* [Exercise aim]: Copy out the stretch from the line containing "Please give the" through the line containing "Answer: approximately 90°", swapping "concrete wall" for "brick wall" and leaving everything else unchanged.

* [Extracted entries]:
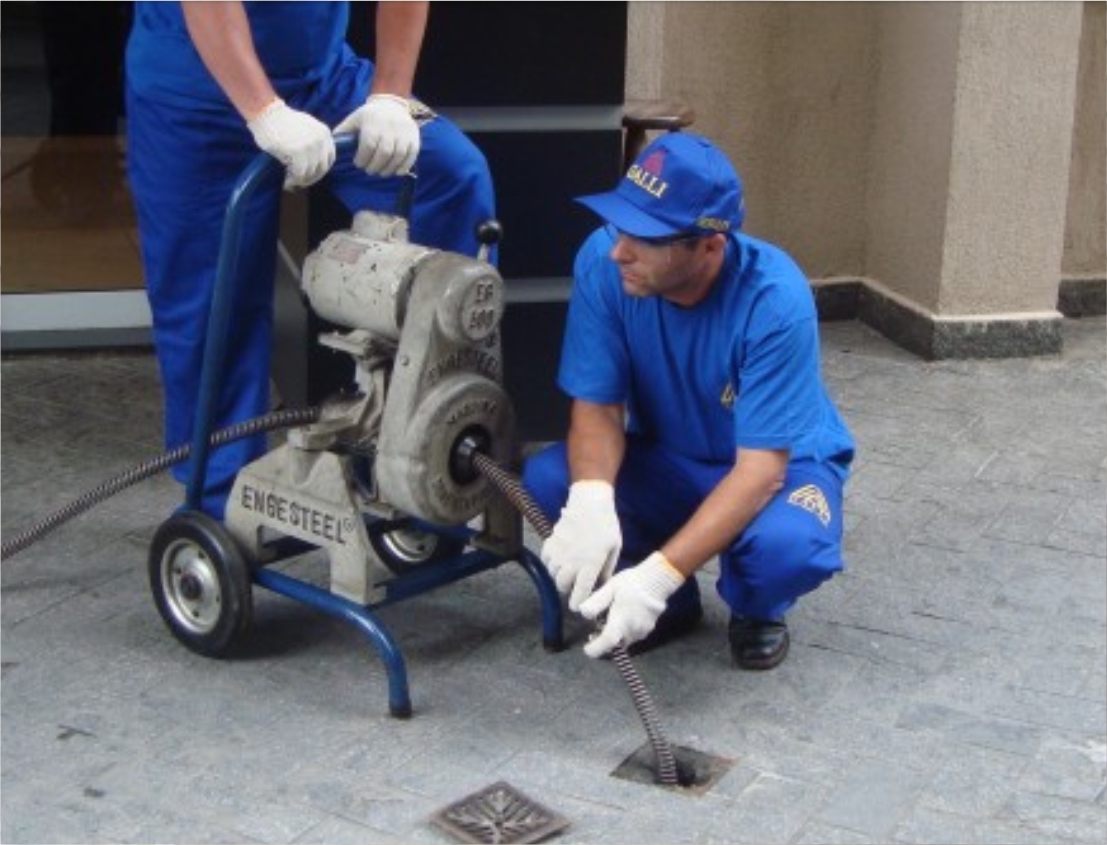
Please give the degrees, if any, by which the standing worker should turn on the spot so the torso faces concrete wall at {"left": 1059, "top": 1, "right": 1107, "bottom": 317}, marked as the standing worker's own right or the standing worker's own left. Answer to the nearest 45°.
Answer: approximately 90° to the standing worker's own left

---

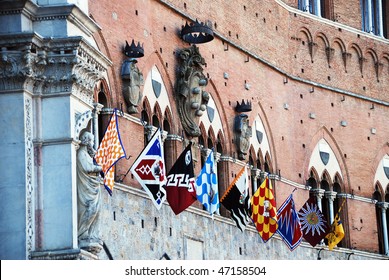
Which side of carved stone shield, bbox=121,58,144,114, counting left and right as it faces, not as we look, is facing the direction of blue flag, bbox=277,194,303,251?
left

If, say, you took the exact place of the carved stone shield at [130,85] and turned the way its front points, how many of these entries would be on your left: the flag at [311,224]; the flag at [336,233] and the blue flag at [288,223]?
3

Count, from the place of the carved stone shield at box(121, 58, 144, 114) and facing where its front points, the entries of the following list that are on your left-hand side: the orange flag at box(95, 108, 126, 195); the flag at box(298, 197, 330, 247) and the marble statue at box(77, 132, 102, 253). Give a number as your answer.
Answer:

==

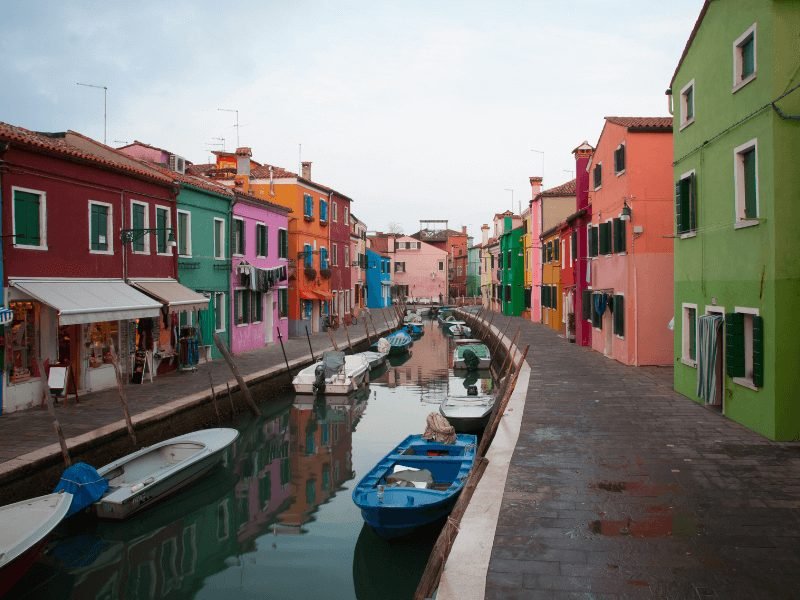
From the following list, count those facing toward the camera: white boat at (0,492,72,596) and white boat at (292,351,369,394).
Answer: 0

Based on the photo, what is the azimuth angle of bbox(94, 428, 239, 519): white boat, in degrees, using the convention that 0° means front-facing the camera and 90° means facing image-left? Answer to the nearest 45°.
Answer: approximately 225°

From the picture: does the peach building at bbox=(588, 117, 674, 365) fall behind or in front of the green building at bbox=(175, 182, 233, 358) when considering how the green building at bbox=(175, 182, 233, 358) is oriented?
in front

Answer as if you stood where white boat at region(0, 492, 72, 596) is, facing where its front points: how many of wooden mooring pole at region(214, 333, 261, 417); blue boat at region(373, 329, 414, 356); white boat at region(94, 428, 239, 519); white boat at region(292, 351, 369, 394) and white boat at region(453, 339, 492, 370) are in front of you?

* [Response area]:
Please give the degrees, if any, by which the standing worker should turn on the spot so the torso faces brick wall at {"left": 1059, "top": 1, "right": 1107, "bottom": 317}, marked as the standing worker's own right or the standing worker's own left. Answer to the nearest 45°.
Answer: approximately 90° to the standing worker's own left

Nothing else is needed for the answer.